Gate A20 was originally controlled through the keyboard controller of the mainboard. Later, more efficient methods have been added to allow better multitasking of programs which required the wrap-around with programs which wanted to access all memory.

It should be noted that disconnecting A20 would not wrap all memory accesses above 1MB, just those in the 1MB-2MB, 3MB-4MB, 5MB-6MB, etc. ranges. But real mode software only cared about the area slightly above 1MB, so Gate A20 was enough.

Over the time, the A20 line expression became confused with Gate A20 among less technically savvy audiences.

Enabling the A20 line is one of the first steps an operating system does in the bootup process, often before control has been passed onto the kernel from the bootstrap (in the case of Linux, for example).

With the arrival of Intel 80386, it became possible to simulate the wrap-around for virtual 8086 mode code by using the virtual memory facilities of the processor: physical memory pages mapped at virtual addresses from 0 till 64K can be simply mapped again starting from virtual address 1M onwards. The efficiency of Gate A20 toggling became irrelevant, as A20 will stay enabled all the time after the processor has entered protected mode. The operating system monitors Gate A20 requests issued by virtual machines and adapts the virtual memory map accordingly.

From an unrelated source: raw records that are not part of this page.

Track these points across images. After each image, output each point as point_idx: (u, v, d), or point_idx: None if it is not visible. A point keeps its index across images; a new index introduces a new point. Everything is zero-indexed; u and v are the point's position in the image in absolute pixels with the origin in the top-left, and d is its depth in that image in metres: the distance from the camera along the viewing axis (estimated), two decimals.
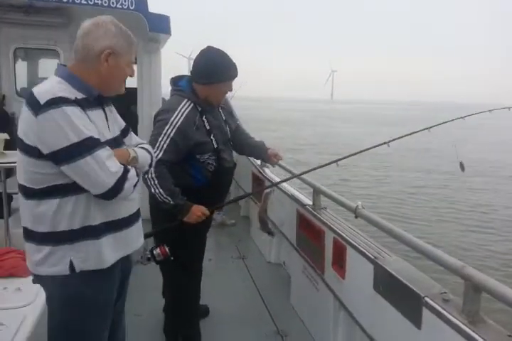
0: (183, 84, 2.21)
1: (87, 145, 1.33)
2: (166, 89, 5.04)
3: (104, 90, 1.47)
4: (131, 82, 5.76)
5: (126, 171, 1.41)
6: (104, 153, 1.37)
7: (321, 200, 2.68)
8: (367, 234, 2.18)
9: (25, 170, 1.38)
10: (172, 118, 2.08)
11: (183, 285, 2.30)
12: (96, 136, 1.36)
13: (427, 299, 1.53)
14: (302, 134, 22.40)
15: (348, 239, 2.14)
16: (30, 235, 1.43)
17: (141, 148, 1.59)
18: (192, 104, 2.14)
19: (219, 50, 2.16)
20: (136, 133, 4.81)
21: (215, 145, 2.19)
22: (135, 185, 1.45)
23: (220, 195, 2.39)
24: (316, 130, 25.10)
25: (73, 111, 1.32)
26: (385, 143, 2.59)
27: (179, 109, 2.11)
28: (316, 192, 2.67)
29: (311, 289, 2.64)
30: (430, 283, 1.65)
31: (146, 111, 4.64)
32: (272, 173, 3.78)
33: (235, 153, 2.50)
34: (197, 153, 2.16)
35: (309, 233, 2.68)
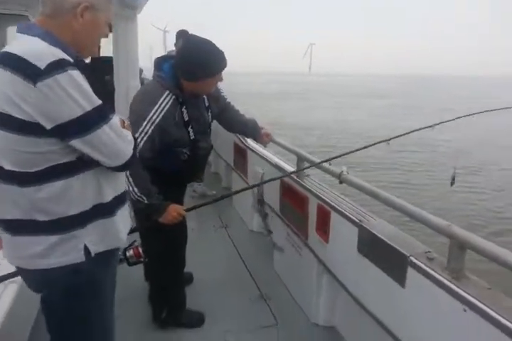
0: (166, 69, 2.02)
1: (102, 113, 1.18)
2: (141, 62, 4.91)
3: (77, 51, 1.28)
4: (106, 52, 5.55)
5: (134, 138, 1.32)
6: (116, 120, 1.24)
7: (304, 166, 2.68)
8: (351, 198, 2.20)
9: (13, 151, 1.15)
10: (151, 115, 1.92)
11: (168, 249, 2.28)
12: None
13: (411, 258, 1.57)
14: (280, 108, 22.24)
15: (333, 204, 2.16)
16: (22, 227, 1.23)
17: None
18: (173, 97, 1.98)
19: (202, 40, 1.95)
20: (112, 103, 4.67)
21: (192, 137, 2.10)
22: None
23: (191, 176, 2.36)
24: (292, 104, 24.95)
25: (79, 76, 1.14)
26: (384, 140, 2.54)
27: (159, 103, 1.95)
28: (300, 159, 2.67)
29: (295, 255, 2.69)
30: (415, 244, 1.69)
31: (122, 81, 4.48)
32: (253, 142, 3.75)
33: (215, 122, 2.44)
34: (172, 147, 2.06)
35: (293, 200, 2.69)
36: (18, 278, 1.99)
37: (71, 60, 1.14)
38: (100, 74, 5.05)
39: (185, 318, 2.39)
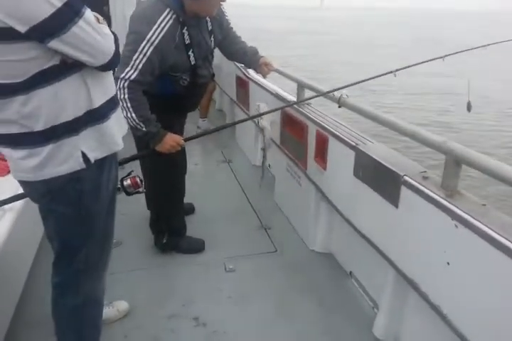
0: None
1: (74, 7, 1.09)
2: None
3: None
4: None
5: (112, 32, 1.24)
6: (90, 13, 1.14)
7: (305, 95, 2.59)
8: (350, 123, 2.13)
9: None
10: (150, 35, 1.80)
11: (168, 177, 2.28)
12: None
13: (406, 177, 1.53)
14: (290, 43, 21.25)
15: (331, 129, 2.09)
16: (17, 141, 1.22)
17: None
18: (174, 16, 1.85)
19: None
20: None
21: (192, 63, 1.98)
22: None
23: (191, 104, 2.28)
24: (306, 37, 23.74)
25: None
26: (391, 72, 2.36)
27: (158, 22, 1.81)
28: (300, 87, 2.56)
29: (295, 185, 2.67)
30: (411, 164, 1.64)
31: (119, 12, 4.28)
32: (256, 74, 3.60)
33: (218, 56, 2.30)
34: (171, 71, 1.96)
35: (293, 130, 2.63)
36: (18, 204, 2.03)
37: None
38: (98, 4, 4.83)
39: (186, 244, 2.44)
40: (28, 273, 2.10)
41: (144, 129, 1.92)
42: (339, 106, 2.05)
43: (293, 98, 2.70)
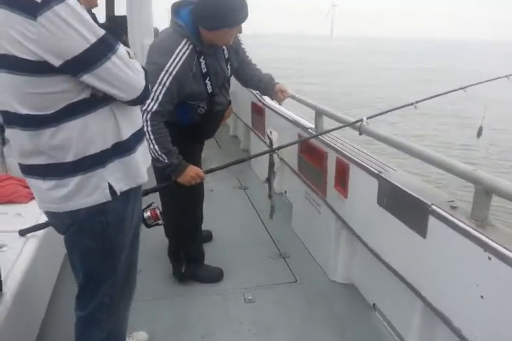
0: (185, 16, 1.90)
1: (108, 43, 1.12)
2: (159, 24, 4.77)
3: None
4: (120, 10, 5.42)
5: (144, 68, 1.25)
6: (123, 49, 1.17)
7: (323, 122, 2.59)
8: (371, 151, 2.12)
9: (26, 94, 1.12)
10: (168, 65, 1.83)
11: (186, 205, 2.28)
12: None
13: (433, 207, 1.50)
14: (304, 72, 21.61)
15: (351, 156, 2.08)
16: (46, 171, 1.22)
17: None
18: (191, 46, 1.88)
19: None
20: None
21: (209, 91, 2.02)
22: None
23: (207, 133, 2.30)
24: (318, 67, 24.16)
25: (77, 5, 1.06)
26: (411, 104, 2.40)
27: (176, 52, 1.85)
28: (319, 114, 2.57)
29: (313, 213, 2.64)
30: (437, 193, 1.61)
31: (137, 40, 4.40)
32: (272, 101, 3.64)
33: (233, 83, 2.32)
34: (189, 100, 1.99)
35: (311, 157, 2.62)
36: (40, 232, 2.03)
37: None
38: (117, 34, 4.96)
39: (204, 273, 2.40)
40: (48, 303, 2.08)
41: (166, 161, 1.93)
42: (360, 134, 2.05)
43: (310, 124, 2.71)
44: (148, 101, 1.85)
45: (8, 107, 1.15)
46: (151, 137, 1.88)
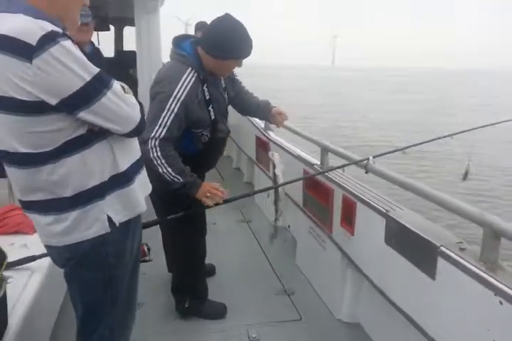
0: (187, 47, 2.00)
1: (103, 80, 1.16)
2: (163, 57, 4.92)
3: (61, 22, 1.20)
4: (129, 45, 5.59)
5: (139, 102, 1.30)
6: (117, 84, 1.22)
7: (328, 159, 2.64)
8: (378, 189, 2.14)
9: (25, 133, 1.14)
10: (176, 92, 1.90)
11: (189, 240, 2.28)
12: None
13: (442, 248, 1.51)
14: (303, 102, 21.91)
15: (358, 194, 2.10)
16: (45, 207, 1.24)
17: None
18: (196, 74, 1.97)
19: (238, 21, 1.93)
20: (136, 97, 4.70)
21: (212, 117, 2.09)
22: None
23: (209, 163, 2.35)
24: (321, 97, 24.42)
25: (71, 45, 1.11)
26: (449, 135, 2.48)
27: (183, 80, 1.93)
28: (324, 150, 2.61)
29: (318, 249, 2.64)
30: (445, 234, 1.62)
31: (146, 75, 4.50)
32: (276, 136, 3.71)
33: (236, 117, 2.38)
34: (193, 128, 2.05)
35: (317, 193, 2.64)
36: (45, 264, 2.02)
37: (60, 31, 1.11)
38: (124, 67, 5.10)
39: (208, 309, 2.37)
40: (50, 335, 2.04)
41: (181, 181, 1.96)
42: (366, 172, 2.08)
43: (316, 161, 2.75)
44: (156, 128, 1.91)
45: (7, 147, 1.17)
46: (162, 161, 1.92)
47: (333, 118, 16.60)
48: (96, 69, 1.15)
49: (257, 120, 4.31)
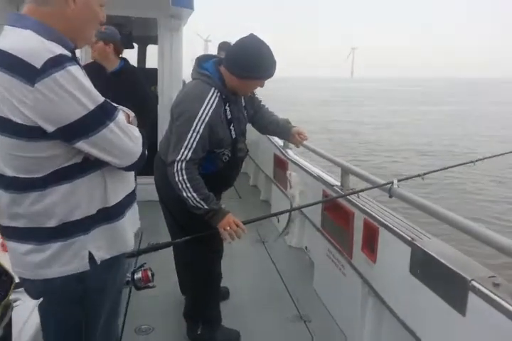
0: (210, 67, 1.98)
1: (107, 110, 1.10)
2: (185, 71, 4.95)
3: (73, 41, 1.15)
4: (151, 63, 5.64)
5: (142, 134, 1.22)
6: (122, 116, 1.16)
7: (349, 181, 2.55)
8: (403, 215, 2.04)
9: (15, 157, 1.08)
10: (200, 113, 1.87)
11: (204, 262, 2.20)
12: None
13: (474, 283, 1.40)
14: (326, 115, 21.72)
15: (381, 220, 2.00)
16: (24, 235, 1.15)
17: None
18: (219, 94, 1.94)
19: (263, 42, 1.89)
20: (156, 114, 4.68)
21: (233, 137, 2.06)
22: None
23: (228, 182, 2.29)
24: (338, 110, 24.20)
25: (78, 71, 1.05)
26: (471, 161, 2.43)
27: (207, 100, 1.90)
28: (345, 172, 2.53)
29: (337, 274, 2.52)
30: (476, 266, 1.51)
31: (166, 93, 4.54)
32: (295, 155, 3.64)
33: (255, 134, 2.34)
34: (215, 148, 2.01)
35: (336, 215, 2.55)
36: None
37: (69, 55, 1.05)
38: (148, 84, 5.13)
39: (221, 337, 2.27)
40: None
41: (205, 207, 1.90)
42: (390, 196, 1.99)
43: (336, 182, 2.66)
44: (182, 150, 1.86)
45: (2, 167, 1.11)
46: (188, 185, 1.87)
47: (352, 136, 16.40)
48: (101, 99, 1.10)
49: (275, 138, 4.26)
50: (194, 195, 1.88)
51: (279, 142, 4.04)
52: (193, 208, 1.91)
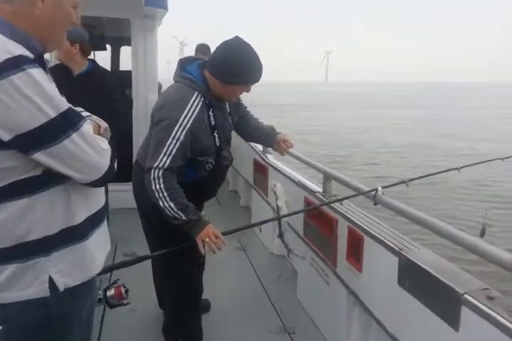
0: (194, 71, 1.87)
1: (70, 119, 0.99)
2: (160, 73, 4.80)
3: (42, 43, 1.06)
4: (125, 65, 5.48)
5: (111, 146, 1.11)
6: (88, 126, 1.05)
7: (331, 187, 2.48)
8: (388, 223, 1.97)
9: None
10: (182, 119, 1.76)
11: (184, 275, 2.10)
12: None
13: (466, 296, 1.33)
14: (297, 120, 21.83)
15: (366, 228, 1.93)
16: None
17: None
18: (202, 99, 1.84)
19: (249, 45, 1.80)
20: (130, 118, 4.52)
21: (217, 144, 1.96)
22: None
23: (211, 192, 2.19)
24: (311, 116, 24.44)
25: (40, 75, 0.96)
26: (456, 168, 2.40)
27: (189, 106, 1.79)
28: (327, 178, 2.46)
29: (321, 283, 2.45)
30: (469, 279, 1.44)
31: (141, 95, 4.40)
32: (275, 159, 3.56)
33: (233, 139, 2.24)
34: (199, 156, 1.92)
35: (319, 222, 2.47)
36: None
37: (30, 56, 0.96)
38: (120, 87, 4.98)
39: None
40: None
41: (183, 218, 1.79)
42: (374, 204, 1.92)
43: (317, 188, 2.59)
44: (160, 157, 1.76)
45: None
46: (164, 194, 1.77)
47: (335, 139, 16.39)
48: (65, 106, 1.00)
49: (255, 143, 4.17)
50: (171, 204, 1.77)
51: (259, 147, 3.96)
52: (170, 218, 1.80)
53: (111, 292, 1.53)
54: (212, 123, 1.91)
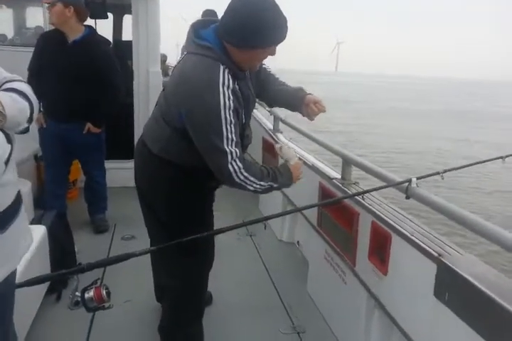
0: (210, 37, 1.55)
1: None
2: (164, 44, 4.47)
3: None
4: (126, 35, 5.13)
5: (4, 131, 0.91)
6: None
7: (351, 173, 2.20)
8: (421, 220, 1.70)
9: None
10: (222, 102, 1.49)
11: (190, 273, 1.86)
12: None
13: None
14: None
15: (395, 225, 1.66)
16: None
17: (9, 92, 1.00)
18: (227, 70, 1.53)
19: None
20: (131, 90, 4.21)
21: (244, 121, 1.67)
22: (7, 160, 0.93)
23: None
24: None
25: None
26: (500, 157, 2.17)
27: (221, 82, 1.50)
28: (346, 162, 2.18)
29: (336, 281, 2.20)
30: None
31: (142, 67, 4.08)
32: (286, 139, 3.26)
33: None
34: None
35: (336, 214, 2.20)
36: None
37: None
38: (122, 58, 4.67)
39: None
40: None
41: (275, 185, 1.71)
42: (407, 197, 1.64)
43: (336, 174, 2.31)
44: (226, 150, 1.52)
45: None
46: (251, 179, 1.62)
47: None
48: None
49: (264, 120, 3.87)
50: (261, 183, 1.65)
51: (269, 124, 3.66)
52: (267, 191, 1.73)
53: (89, 294, 1.34)
54: (240, 98, 1.60)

Starting with the Intel 80486, the manufacturer has added a special A20M# pin to its microprocessors. Pulling it low forces bit 20 of the physical address to be zero for all external bus memory accesses. This enhancement is however only significant for mainboard manufacturers, because it makes parts of the external Gate A20 circuitry unnecessary. Software still needs to manipulate the gate and must still deal with external peripherals (the chipset) for that.